Investigating changes in protein expression in an insect with a pleiotropic mutation
Dear Laidlaw scholars, I hope your research is going well! This summer and last, I have joined the Shuker laboratory in investigating a mutant strain of Lygaeus simulans (a species of seed bug). This mutation is of interest as the strain may serve as a new model species for the role of pleiotropy (a single gene influencing multiple seemingly unrelated traits) and supergenes in evolution. My previous blog entry (17/07/18) gave an explanation of the supergene concept and described some classical examples. This year I will I outline the experimental approaches used to investigate this mutation.
Our study species, Lygaeus simulans, is found throughout northern and central Europe, often in proximity to its sister species, the closely related Lygaeus equestris. L. simulans possesses chemical defenses and displays a red-black warning coloration to notify predators of such (this is called aposematism). In 2013 a mutant L. simulans strain arose in laboratory which, in contrast to the aposematism of the wild-type, has a pale coloration. As changes in coloration have historically been associated with supergene complexes, an investigation into the nature of the mutation began.

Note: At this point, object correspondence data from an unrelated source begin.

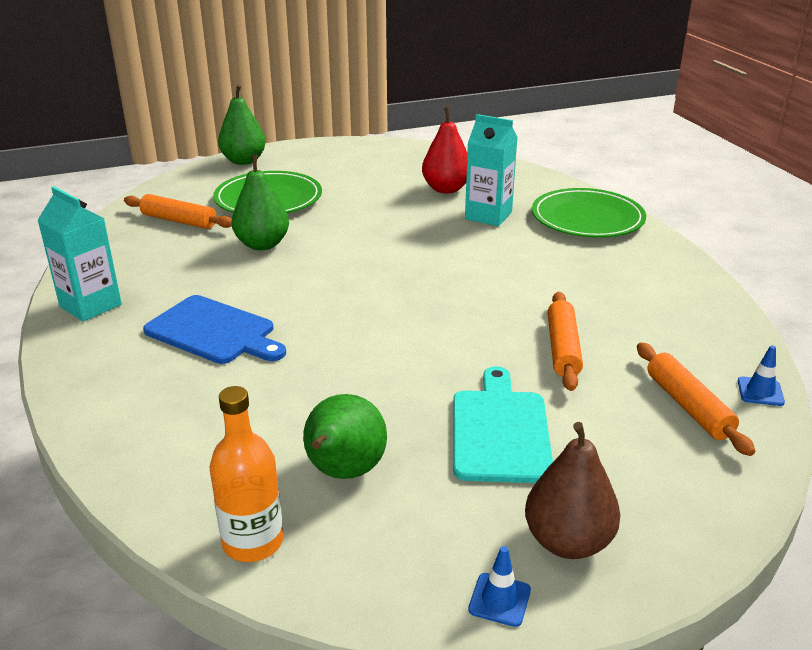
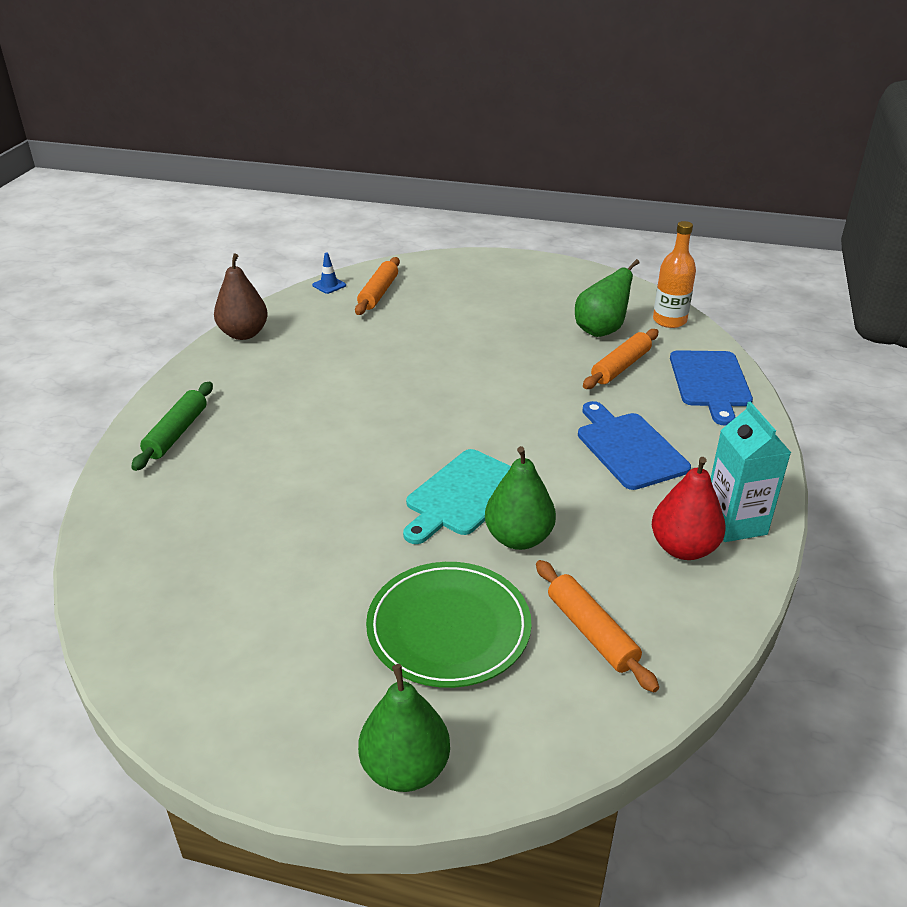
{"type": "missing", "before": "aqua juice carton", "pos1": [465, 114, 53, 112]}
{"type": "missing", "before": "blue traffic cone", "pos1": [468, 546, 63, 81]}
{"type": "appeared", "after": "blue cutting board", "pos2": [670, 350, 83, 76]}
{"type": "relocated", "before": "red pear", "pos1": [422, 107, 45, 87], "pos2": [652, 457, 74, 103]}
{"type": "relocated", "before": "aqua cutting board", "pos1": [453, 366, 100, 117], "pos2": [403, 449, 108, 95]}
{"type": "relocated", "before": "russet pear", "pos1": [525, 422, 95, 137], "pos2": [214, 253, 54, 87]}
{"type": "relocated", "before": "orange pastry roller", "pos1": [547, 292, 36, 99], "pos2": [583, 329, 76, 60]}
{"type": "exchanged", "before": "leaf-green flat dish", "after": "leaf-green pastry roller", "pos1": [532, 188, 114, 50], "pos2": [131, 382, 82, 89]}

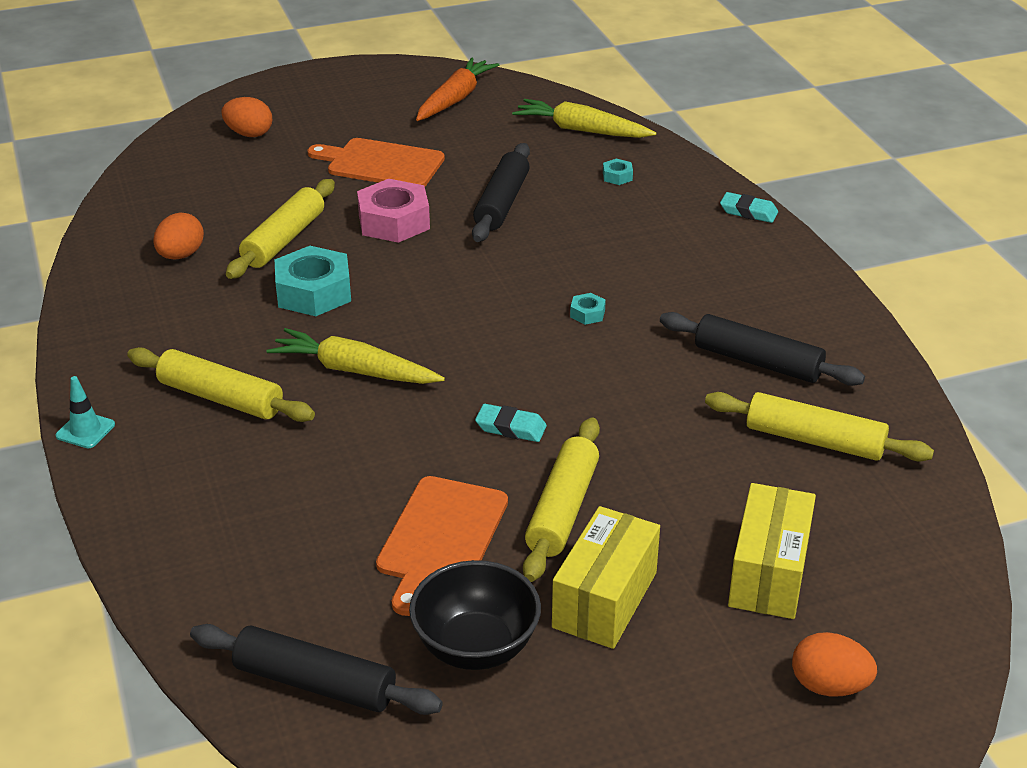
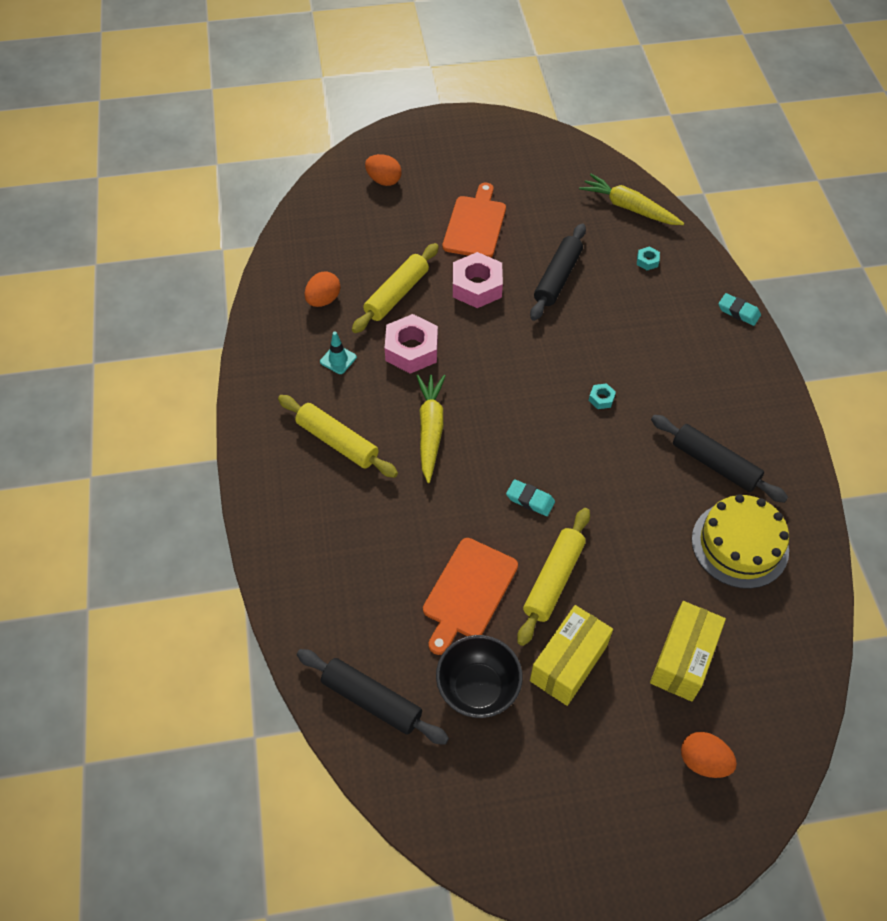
{"type": "missing", "before": "orange carrot", "pos1": [416, 57, 83, 64]}
{"type": "relocated", "before": "aqua traffic cone", "pos1": [55, 376, 60, 72], "pos2": [320, 331, 37, 43]}
{"type": "exchanged", "before": "bright yellow pastry roller", "after": "bright yellow gateau", "pos1": [705, 392, 229, 69], "pos2": [692, 494, 97, 95]}
{"type": "colour", "before": "aqua nut", "after": "pink nut", "pos1": [275, 246, 76, 70], "pos2": [385, 314, 53, 60]}
{"type": "spun", "before": "bright yellow carrot", "pos1": [266, 328, 179, 56], "pos2": [416, 375, 29, 108], "turn": 60}
{"type": "spun", "before": "orange cutting board", "pos1": [307, 138, 138, 48], "pos2": [442, 183, 64, 75], "turn": 75}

The first experiments were concerned with the inheritance patterns of the mutation and the life-history traits of the mutant strain. Traits can be divided into those controlled by a single genomic locus (this could be a supergene complex or a single gene) and those controlled by many loci (polygenic traits). The inheritance pattern of the mutation allows discrimination between these possibilities. The life-history of the mutant was also investigated to search for other traits alongside coloration which may differ between the mutant and wild-type.

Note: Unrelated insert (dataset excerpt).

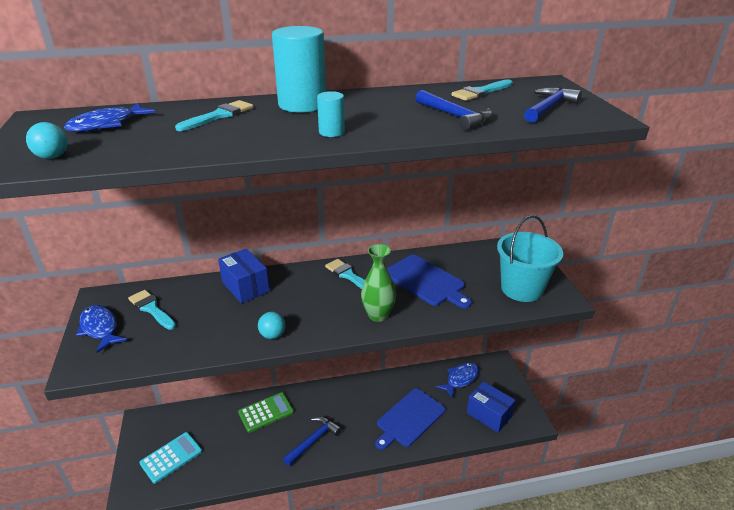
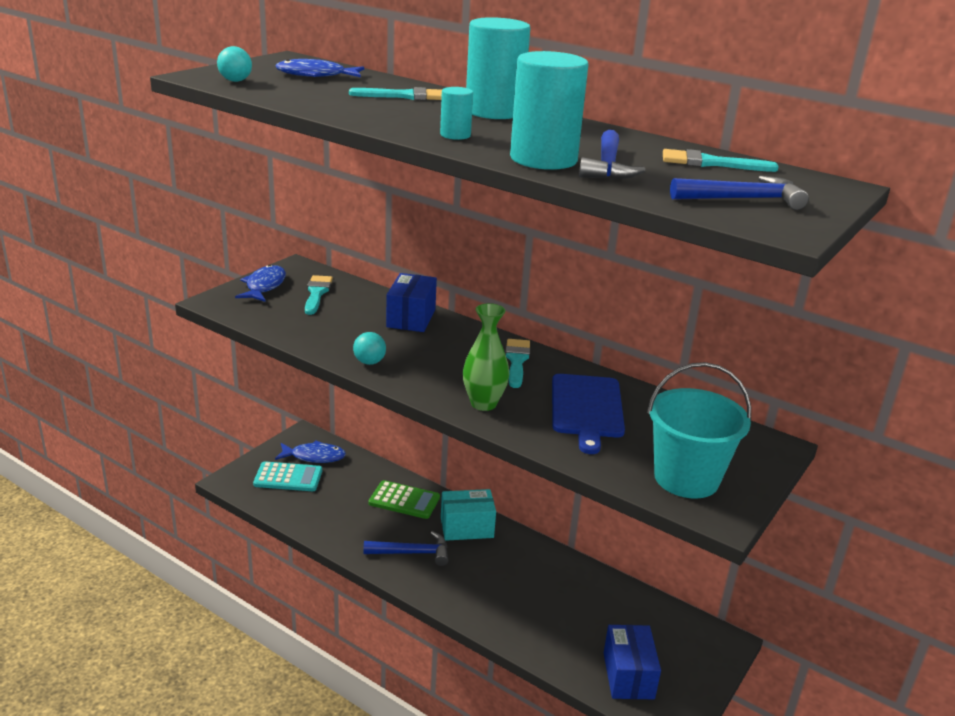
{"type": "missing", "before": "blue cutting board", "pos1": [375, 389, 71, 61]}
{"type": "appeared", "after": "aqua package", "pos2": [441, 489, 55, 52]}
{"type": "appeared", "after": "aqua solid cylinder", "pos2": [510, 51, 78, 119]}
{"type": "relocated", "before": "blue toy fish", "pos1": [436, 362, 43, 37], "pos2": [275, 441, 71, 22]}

Compared to the wild-type, mutant females have lower longevity and fecundity, while mutant males have a longer body length (of significance because there is some evidence that body length is correlated with mating success in males of this species). This suggests that the mutation may be sexually antagonistic (advantageous to one sex at the detriment of the other). Furthermore, later experiments identified differences in hybridization capability of mutant and wild-type with the sister species, Lygaeus equestris. The considerable portfolio of differences in life-history between mutant and wild-type indicates that the mutation is pleiotropic, i.e. lots of genes are affected, directly or indirectly. From the inheritance patterns of the mutation it was inferred that the trait is controlled by a single genomic locus. The combination of pleiotropy and control from a single locus leaves two possibilities for the nature of the mutation. Either the mutation is in a highly pleiotropic gene, or supergene formation has occurred.

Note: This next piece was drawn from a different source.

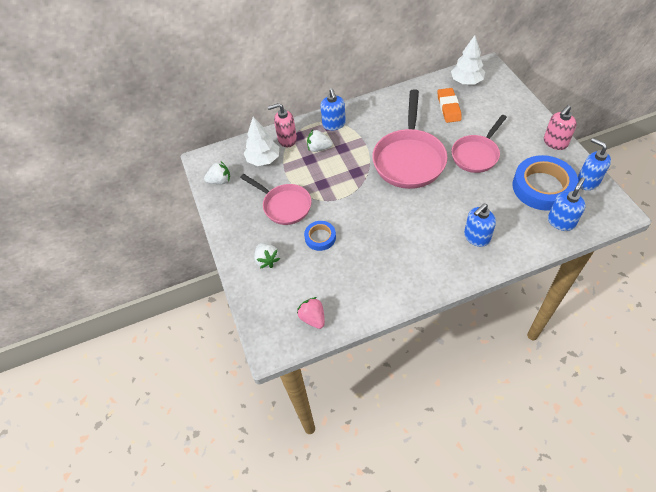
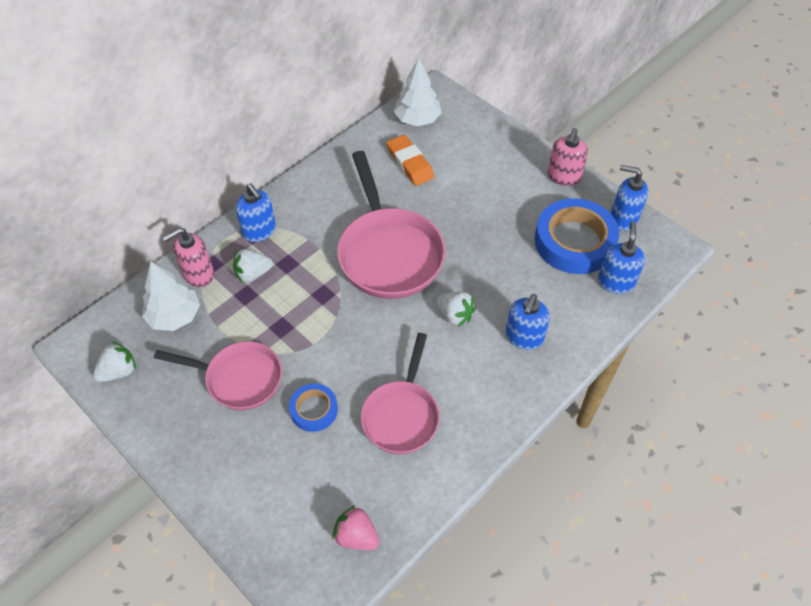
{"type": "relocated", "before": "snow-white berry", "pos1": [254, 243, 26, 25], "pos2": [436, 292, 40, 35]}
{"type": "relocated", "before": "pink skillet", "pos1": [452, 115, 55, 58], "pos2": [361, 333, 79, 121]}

After demonstrating the pleiotropy of the mutation, we are now interested in finding out whether the disparity in life-history traits extends to protein expression. This will not directly tells us whether the mutation is in a single pleiotropic gene or a supergene complex, but from this analysis we can identify the scale of differences in protein expression (are changes restricted to one or many cellular pathways for instance?) and the specific pathways which are altered. This will provide more information about the nature of the mutation. Furthermore, identification of altered pathways opens the door for their biochemical characterisation.
To analyze protein expression, we will be using a mass spectrometry technique called SWATH (Sequential-Window Acquisition of all Theoretical Mass Spectra). Mass spectrometry is a technique which identifies and measures the abundance of molecules in a sample. There are multiple different types of mass spectrometry which have advantages and disadvantages in different experimental contexts. We are using SWATH because it produces an unbiased scan of all proteins in the sample while maintaining a high resolution. With the proteomic information in hand the next step will be using genomic techniques to test for the presence of a supergene structure. Many thanks to my supervisor, Dr David Shuker, and his PhD student, Vicki Balfour, who very patiently taught me how things work in the lab and completed much of the research into the mutant. Also thanks to Dr Terry Smith for his expertise in mass spec.